Dieses Privileg blieb der Automobilindustrie erhalten. Die großen Schummelsoftware-Konzerne dürfen sich jetzt bei ihren angeblichen Fürsprechern bedanken, dass diese aktiv daran mitgeholfen haben in der Zwischenzeit Autokäufe aufgeschoben wurden. Ein wenig auch zu recht, denn die Mehrwertsteuersenkung gilt natürlich auch für Autos, egal ob Verbrenner oder nicht. Nur das jetzt erst ein Bonus von 4.000 € beim Kauf eines Verbrenners gibt, wenn das 133.333,33 € teuer ist. In München gibt es von diesen Karren zwar eine ganze Menge, aber die 3% Preisnachlass sind in diesem Zusammenhang wohl verkraftbar.
Das wir social Distel-Dinger von diesem Plan uns alle Konsumausgaben zu vergünstigen erst jetzt erfahren haben, liegt wohl darin begründet, dass wir unseren Konsum nicht aufschieben sollten.
Mensch stelle sich vor, was gewesen wäre, wenn wir frühzeitig erfahren hätten, dass bald alles 3% günstiger wird. Dann hätten sich einige ihre Hamsterkäufe vielleicht nochmal überlegt. Deren Vorratskammern sind übervoll, während sich bald alle denken: Konsumieren bis die nichts mehr reingeht.
Schließlich wird die Mehrwertsteuer nur vom 1. Juli bis Ende des Jahres abgesenkt. Nur, dass es jetzt eben nicht nur um Klopapier, Konserven oder Alkohol geht, sondern um Fernseher, Kühlschränke oder andere längerfristige Anschaffungen, die lange Zeit aufgeschoben worden sind.
Diese Überlegung setzt natürlich voraus, dass die Unternehmen die Preissenkung auch so an die Kunden weitergeben und nicht selbst einfach die Preise stabil halten und die 3% Vergünstigung nutzen um ihre eigenen Verluste auszugleichen.

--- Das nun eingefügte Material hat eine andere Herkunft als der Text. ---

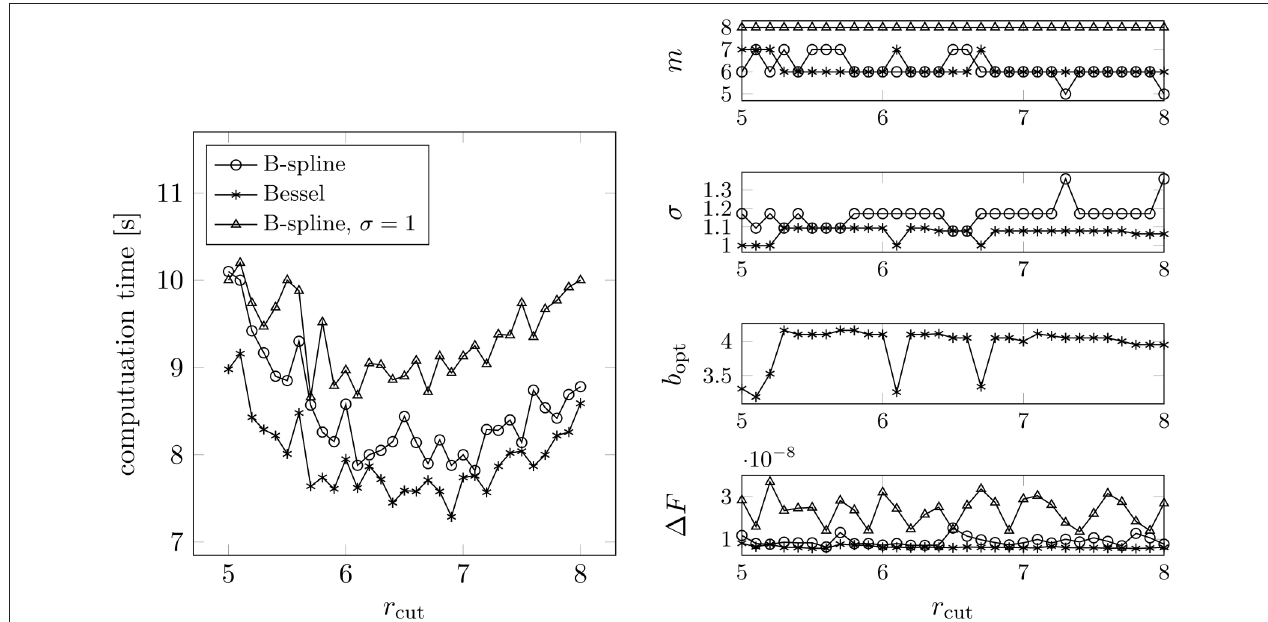
FIGURE 11 | Measured runtimes for different values of r cut (left). The required rms force accuracy was set to ε : by applying Algorithms 3.1, 4.1 and 4.2, setting N where we chose the one yielding the smallest computation time. Test case: cloud wall system, N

Was die Zukunft angeht, lädt dieses Konjunkturpaket die Verantwortung für die kommenden Generationen wieder auf die Verbraucher und die Unternehmen ab. Zwar sind tatsächlich eine Milliarde für den Kauf neuer, dann hoffentlich effizienterer Flugzeuge, und zwei Milliarden für Zukunftsinvestitionen der Automobilhersteller vorgesehen, aber ein gewissenhaftes Einschreiten gegen explodierende externe Kosten, wie Klimafolgen, Umweltverschmutzung und soziale Ungleichheit, sieht anders aus. Das wäre vermutlich auch zu viel zu erwarten gewesen.

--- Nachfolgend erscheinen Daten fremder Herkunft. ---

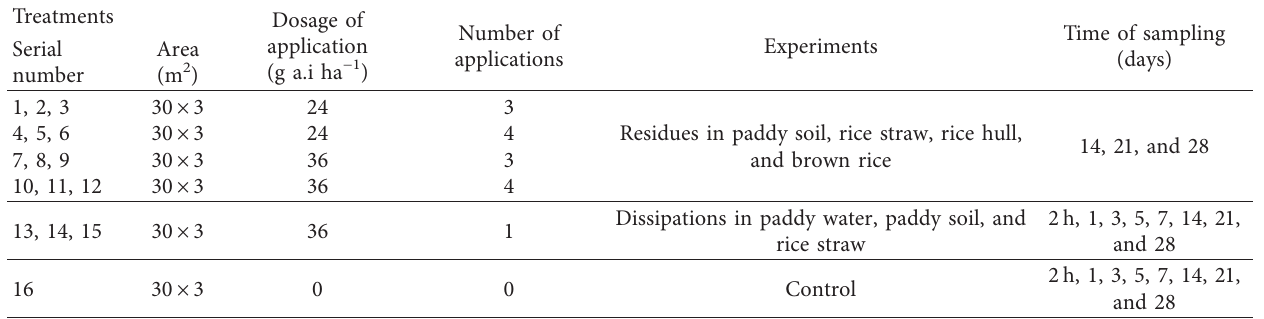
Table 1: Design of field experiments for the residue and dissipation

Immerhin werden Alleinerziehende minimal bessergestellt, sowohl über den einmaligen Kinderbonus von 300€, der mit dem Kinderfreibetrag verrechnet wird, damit die soziale Gerechtigkeit gewahrt bleibt, als auch über den Ausbau der Ganztagsbetreuung. Das ist allerdings immer noch ein Tropfen auf den heißen Stein. Bei Kita-Kosten von 600€ im Monat inklusive der eigenverantwortlichen Betreuung in der Ferienzeit, gilt immer noch, Kinder kriegen muss Mensch sich erst einmal leisten können. Und ohne Kinder und Zuwanderung kann sich die Bundesrepublik auch bald die Renten und Pensionen nicht mehr leisten, geschweige denn die Schuldenlast die uns noch über Jahrzehnte begleiten wird.

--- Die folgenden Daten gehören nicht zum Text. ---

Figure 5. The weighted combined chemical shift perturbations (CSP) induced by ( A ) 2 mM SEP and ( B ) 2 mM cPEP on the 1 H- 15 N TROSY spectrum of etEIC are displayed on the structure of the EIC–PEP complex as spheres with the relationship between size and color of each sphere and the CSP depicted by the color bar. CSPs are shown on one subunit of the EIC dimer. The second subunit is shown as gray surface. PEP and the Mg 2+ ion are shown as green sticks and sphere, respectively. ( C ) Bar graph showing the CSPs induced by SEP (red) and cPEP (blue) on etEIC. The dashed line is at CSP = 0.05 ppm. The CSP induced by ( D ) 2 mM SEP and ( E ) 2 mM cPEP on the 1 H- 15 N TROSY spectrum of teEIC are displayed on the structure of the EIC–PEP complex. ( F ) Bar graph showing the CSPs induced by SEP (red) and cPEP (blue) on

Aber diese Probleme verdrängen wir jetzt besser bis wir zumindest aus dieser Krise rauskommen. So können wir schon absehen wie es in nächster Zeit im besten Fall weitergeht. Der Status quo ist gerettet, aber der führt uns direkt in die nächste Dreifachkrise: Die Bildungs-Klima-Demographiemisere!